Vacinados contra contas certas
A credibilidade, o maior bem de quem tem missões decisivas, tende a ser um logro
O PSD da máquina de calcular anunciou sexta-feira à noite que Miguel Albuquerque foi reeleito presidente do partido na Madeira com 87,3% de votos.
E explica: “Dos 2.839 militantes em condições de votar, 2.489 exerceram o seu direito de voto, ou seja, 87,6%, sendo que do total de votos apurados, 2.480 deram o sim à reeleição de Miguel Albuquerque”.
Com base nesta contabilidade, que dado o contexto de candidatura única não deverá ter sido martelada, Miguel Albuquerque obteve 99,7% dos votos expressos e não 87,3% e assim há alguém no PSD-M que para além de não saber fazer contas, não admite o erro pois, mesmo depois de alertado para o facto, assegurou que as percentagens de votos obtidos nas eleições internas sempre foram feitas com base nos que podiam votar. O que não é verdade. Bastava ir ao arquivo.
Quem é que então subtraiu 12,4 pontos percentuais ao novo líder numa votação em que foram apenas apurados cinco votos em branco e quatro votos nulos? Quem é que quis provocar uma queda, pelos vistos virtual, para desta fazer leituras políticas internas ou então induzir em erro os comentadores, pois nas directas anteriores, a 14 de Dezembro de 2018, Albuquerque foi reeleito, sendo também o único candidato, com 98,4% dos votos? E já repararam que se o PSD usasse esta fórmula de cálculo nas últimas Regionais teria apenas conquistado 21,8% dos votos e não os 39,4% que garantiram a magra vitória e obrigaram à aliança com o CDS?
O episódio é passível de ser considerado insignificante, mas é bem revelador da falta de rigor numa estrutura com uma notável história e património, muitas vezes beliscada por um amadorismo típico dos principiantes. Erros deste calibre num partido que gere os destinos da Região desde que a Autonomia foi consagrada e que até tem uma governante que se gaba de ter obtido 20 em Matemática são inadmissíveis.

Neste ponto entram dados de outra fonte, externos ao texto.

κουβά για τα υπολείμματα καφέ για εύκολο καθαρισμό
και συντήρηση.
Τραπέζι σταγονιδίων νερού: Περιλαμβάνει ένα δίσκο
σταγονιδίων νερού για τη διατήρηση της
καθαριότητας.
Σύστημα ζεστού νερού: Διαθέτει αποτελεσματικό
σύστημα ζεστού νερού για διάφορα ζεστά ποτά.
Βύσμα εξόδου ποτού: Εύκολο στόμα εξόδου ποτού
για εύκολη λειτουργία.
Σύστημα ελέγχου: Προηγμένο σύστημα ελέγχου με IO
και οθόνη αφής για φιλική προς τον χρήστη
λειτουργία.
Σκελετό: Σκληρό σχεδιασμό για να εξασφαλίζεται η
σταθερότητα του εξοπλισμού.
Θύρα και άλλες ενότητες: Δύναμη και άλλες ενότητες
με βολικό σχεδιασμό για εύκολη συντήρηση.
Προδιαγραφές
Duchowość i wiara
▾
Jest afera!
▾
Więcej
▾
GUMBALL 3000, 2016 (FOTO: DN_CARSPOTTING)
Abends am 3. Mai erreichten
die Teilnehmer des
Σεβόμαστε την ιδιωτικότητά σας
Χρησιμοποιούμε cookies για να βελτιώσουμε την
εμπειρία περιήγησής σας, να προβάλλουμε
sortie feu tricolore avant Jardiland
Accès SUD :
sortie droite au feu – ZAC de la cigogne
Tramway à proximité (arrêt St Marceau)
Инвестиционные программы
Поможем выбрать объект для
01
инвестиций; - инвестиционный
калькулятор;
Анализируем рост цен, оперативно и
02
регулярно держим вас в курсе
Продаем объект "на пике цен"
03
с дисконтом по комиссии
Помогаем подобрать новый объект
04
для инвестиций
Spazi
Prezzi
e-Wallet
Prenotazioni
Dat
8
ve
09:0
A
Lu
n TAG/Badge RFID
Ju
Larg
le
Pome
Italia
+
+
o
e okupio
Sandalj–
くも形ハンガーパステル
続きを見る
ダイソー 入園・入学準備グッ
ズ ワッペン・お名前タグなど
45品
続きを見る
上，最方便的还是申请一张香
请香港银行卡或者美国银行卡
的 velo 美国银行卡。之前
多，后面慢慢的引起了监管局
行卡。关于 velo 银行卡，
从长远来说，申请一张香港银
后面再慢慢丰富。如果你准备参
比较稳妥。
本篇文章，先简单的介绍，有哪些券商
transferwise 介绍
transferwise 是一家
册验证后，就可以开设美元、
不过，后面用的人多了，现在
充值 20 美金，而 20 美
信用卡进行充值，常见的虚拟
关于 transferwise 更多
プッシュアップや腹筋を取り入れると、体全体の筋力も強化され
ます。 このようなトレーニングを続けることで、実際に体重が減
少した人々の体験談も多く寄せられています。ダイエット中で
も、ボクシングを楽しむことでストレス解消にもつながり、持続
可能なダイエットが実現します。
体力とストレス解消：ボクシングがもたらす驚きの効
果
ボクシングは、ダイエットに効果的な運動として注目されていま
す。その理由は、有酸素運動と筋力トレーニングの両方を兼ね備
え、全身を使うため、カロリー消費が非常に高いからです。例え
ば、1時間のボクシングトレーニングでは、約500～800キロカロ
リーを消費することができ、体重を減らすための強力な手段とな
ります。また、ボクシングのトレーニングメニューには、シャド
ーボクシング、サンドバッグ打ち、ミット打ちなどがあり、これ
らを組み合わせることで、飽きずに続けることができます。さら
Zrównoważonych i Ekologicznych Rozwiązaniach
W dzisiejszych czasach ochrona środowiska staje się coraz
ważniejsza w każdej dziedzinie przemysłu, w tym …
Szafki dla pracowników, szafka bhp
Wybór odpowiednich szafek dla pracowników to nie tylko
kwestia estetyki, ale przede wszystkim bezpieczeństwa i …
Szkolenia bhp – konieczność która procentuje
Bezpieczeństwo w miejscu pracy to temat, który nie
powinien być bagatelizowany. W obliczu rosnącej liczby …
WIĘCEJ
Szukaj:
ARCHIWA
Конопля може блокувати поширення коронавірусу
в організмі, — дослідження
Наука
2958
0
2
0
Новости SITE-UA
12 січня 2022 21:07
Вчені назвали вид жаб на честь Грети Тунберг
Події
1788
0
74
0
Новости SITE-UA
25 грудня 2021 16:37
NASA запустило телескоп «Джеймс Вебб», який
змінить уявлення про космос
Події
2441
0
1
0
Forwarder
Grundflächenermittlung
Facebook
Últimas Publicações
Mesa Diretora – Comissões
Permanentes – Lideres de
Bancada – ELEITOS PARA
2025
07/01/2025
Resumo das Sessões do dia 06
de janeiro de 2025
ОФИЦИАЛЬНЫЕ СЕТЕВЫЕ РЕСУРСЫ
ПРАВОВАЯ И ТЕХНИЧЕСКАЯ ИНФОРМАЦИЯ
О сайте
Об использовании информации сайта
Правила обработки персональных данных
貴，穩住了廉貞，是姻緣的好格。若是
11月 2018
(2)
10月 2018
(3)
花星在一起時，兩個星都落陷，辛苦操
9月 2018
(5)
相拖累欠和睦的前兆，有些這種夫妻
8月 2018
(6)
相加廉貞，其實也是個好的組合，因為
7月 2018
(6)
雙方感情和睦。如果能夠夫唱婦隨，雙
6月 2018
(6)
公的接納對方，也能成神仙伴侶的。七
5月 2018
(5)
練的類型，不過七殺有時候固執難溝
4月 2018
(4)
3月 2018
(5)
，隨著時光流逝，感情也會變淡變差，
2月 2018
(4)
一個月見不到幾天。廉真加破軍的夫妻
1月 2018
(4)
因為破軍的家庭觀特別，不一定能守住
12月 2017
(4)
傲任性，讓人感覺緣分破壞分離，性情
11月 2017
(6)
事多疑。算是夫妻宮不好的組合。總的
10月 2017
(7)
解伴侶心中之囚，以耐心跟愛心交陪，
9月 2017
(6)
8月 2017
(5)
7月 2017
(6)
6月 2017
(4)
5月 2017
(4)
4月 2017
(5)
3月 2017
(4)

Contas certas nunca foi o forte de alguns membros do PSD-M, como atestam as chapeladas internas denunciadas aquando da disputa Jardim/Albuquerque e outras grandes fraudes contabilísticas que levaram anos a desmontar, com particular destaque para a “dívida colossal” que nos obrigou a um asfixiante Plano de Ajustamento Económico e Financeiro. Quem não se lembra de ouvir no Parlamento madeirense que a dívida da Região não chegava a mil milhões de euros, seis vezes menos do que a factura que ainda pagamos, e do enxovalho debitado contra quem insistiu em discordar e pugnar pela verdade? E recentemente quantas versões nunca coincidentes já ouvimos sobre os milhões de euros que virão dos fundos europeus destinados atenuar os impactos lesivos da pandemia na débil economia regional? E que dizer das contradições e trapalhadas na contagem de vacinas contra a gripe em que os apelos à vacinação colidem com rupturas de stock, vagas adiadas para o próximo mês e produto esgotado, a par das manobras de branqueamento que tentam por to dos os meios esconder o que é evidente: mesmo que 9 mil idosos já tenham levado a injecção, há 80% à espera de oportunidade.
A oposição responsável não tem motivos para ficar a rir dos expedientes desastrosos, o que implica, por exemplo, maior e melhor assertividade, preparação e fundamentação de propostas legislativas. Uma boa medida deve ser consistente, logo, irrecusável. Não foi o que aconteceu com o contestado Programa de Apoio às Empresas, apresentado pelo PS na semana passada, com 65 milhões de euros de dotação e destinado a apoios a fundo perdido para manutenção de emprego e dirigido, sobretudo, para o sector do turismo. Se é menos ambicioso do que os que estão já em vigor e se padece de rigor técnico como admitido, respectivamente, pelos adversários políticos e proponentes, então há trabalho de casa por fazer antes da mediatização.
Não é só nas contas que a credibilidade é um logro. Mas por estas também se chega à triste conclusão que quem tem funções essenciais na vida colectiva nem sempre tem um pacto com a verdade.